Just Another War

By Douglas Rushkoff. Published in Exposure on 1 April 1990

Were I not stopped in rush-hour traffic on the Santa Monica Freeway last week, I would never have noticed the spartan black graffiti on the Lincoln Blvd. overpass: “The War On Drugs Is Just Another War.” What I took at first to be a pro-pot slogan slowly began to make more sense as I considered the realities of the Bush administration’s so-called “war on drugs,” and the all-purpose role it now plays in our defense policies, budget decisions, social programs and disinformation strategies.

When examined objectively, the war on drugs appears just as–or even more–ludicrous than any of the other wars we have waged since Vietnam. Its purpose has nothing to do with keeping toxic substances out of the bloodstreams of our citizens. It has everything to do with sustaining the myth of a namable enemy to United States security.

We love things with names. Since World War II, we have had the convenience of a militaristic-looking Communist bloc to call our enemy. We used Communism as an excuse to create the CIA, which put into place a right-wing infrastructure capable of surviving even two or three liberal presidencies. The Agency’s original official purpose was to gather information about potential outbreaks of Communist activity or aggression. Now that Eastern Europe has herniated and the Cold War has ended–at least in its ability to frighten the American people into paranoia–the Bush administration and its National Security Council need a new hate-inspiring foreign invader. They have even found one that can’t talk back: drugs.

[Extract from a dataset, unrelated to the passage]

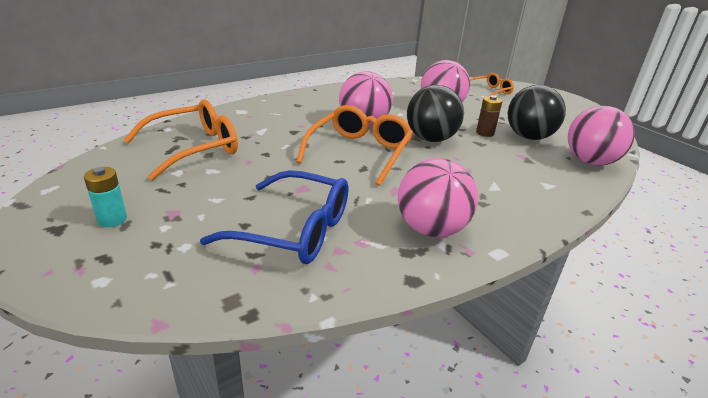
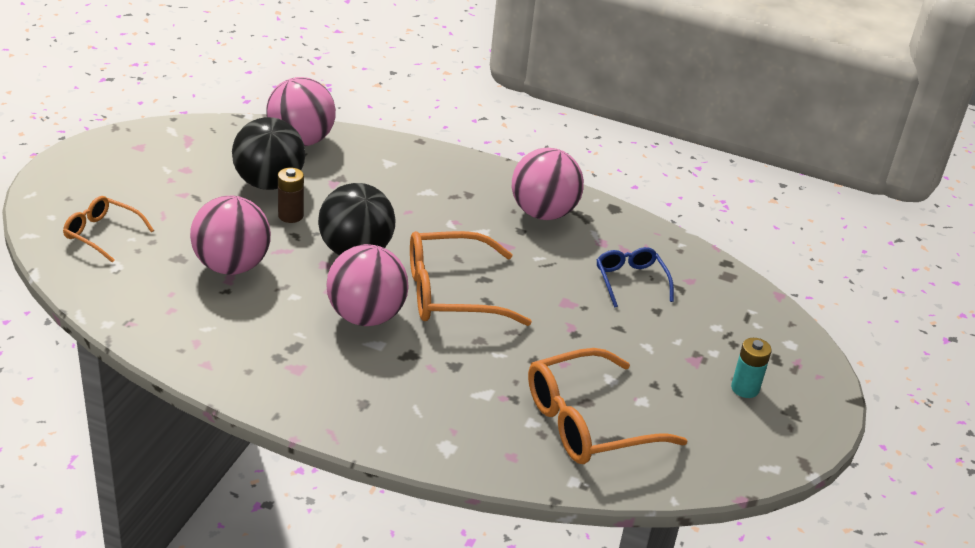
camera: 125 degrees left, 5 degrees up
(194, 148) = (588, 422): orange glasses -> orange glasses turned 45 degrees counterclockwise
(294, 230) = (630, 281): blue glasses -> blue glasses, size x0.57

Drugs are not an enemy in themselves. They are inanimate objects. They have no will of their own. A war on drugs is like a war against water because it drowns people, lightning because it shocks people, or knives because they stab people. The drug cartels are merely sales and distribution enterprises. They satisfy a market that originated right here on American soil. A war on addicts is a war against the underprivileged youth of America and the psychologically ill members of the middle and upper classes. It makes no sense–unless it is viewed in the context of the ongoing propaganda war being waged on the American people by their own government.

George Bush first declared battle in his November ‘89 TV address. He held up a bag of crack and told us that it was purchased in the park across the street from the White House. He did not tell us the event was staged. The Drug Enforcement Agency expended quite a bit of effort to find a drug dealer who would travel to Lafayette Park to make the drop. People don’t deal drugs there. But Bush’s speechwriters wanted to make a dramatic point. They did: the war on drugs is a drama staged for the benefit of the Administration’s disinformation campaign. It is a sham.

It is an excuse to fund wars in countries we can call “drug exporters.” It is an excuse to pad the military budget, even though the Defense Department as recently as last year told us that there was no military answer to the drug problem. It is an excuse to blame nations and people we do not like. Like all excuses, it is a way of drawing attention away from our own indiscretions.

It is more than coincidental that the drug of choice on America’s streets was heroin when we were funding an illegal war in Southeast Asia, and that it changed to cocaine when we began funding an illegal war in Central America. We know the same planes that carried arms to Central America were used to carry cocaine back to the United States on their return trip. The Costa Rican government has concluded that our CIA bureau chiefs helped–at least by looking the other way–direct the flow of cocaine up through Central America. We befriend drug kingpins like Noriega when it is convenient, and declare war on them for being drug kingpins when they misbehave.

Meanwhile, here at home, the only programs that stand a chance of arresting the drug problem – education. housing, health care. even drug rehabilitation – are being cut. The wealthy don’t even have to feel so bad about cutting these programs, because the only people who stand to profit by them are “drugged-out” slum-dwellers. The war on drugs gives us all an opportunity to hate the guys who rip the radios out of our dashboards, and to feel less guilty when we drive through bad neighborhoods. As long as the middle-class identifies with the rich and feels contempt for the poor, prejudice, fear, and self-interest will rule social policy.

The war on drugs is worse than “just another war.” It is a dangerous hoax. It perpetuates a foreign policy that depends on imagined enemies in order to survive, while sustaining a domestic ambiance of hatred and blame.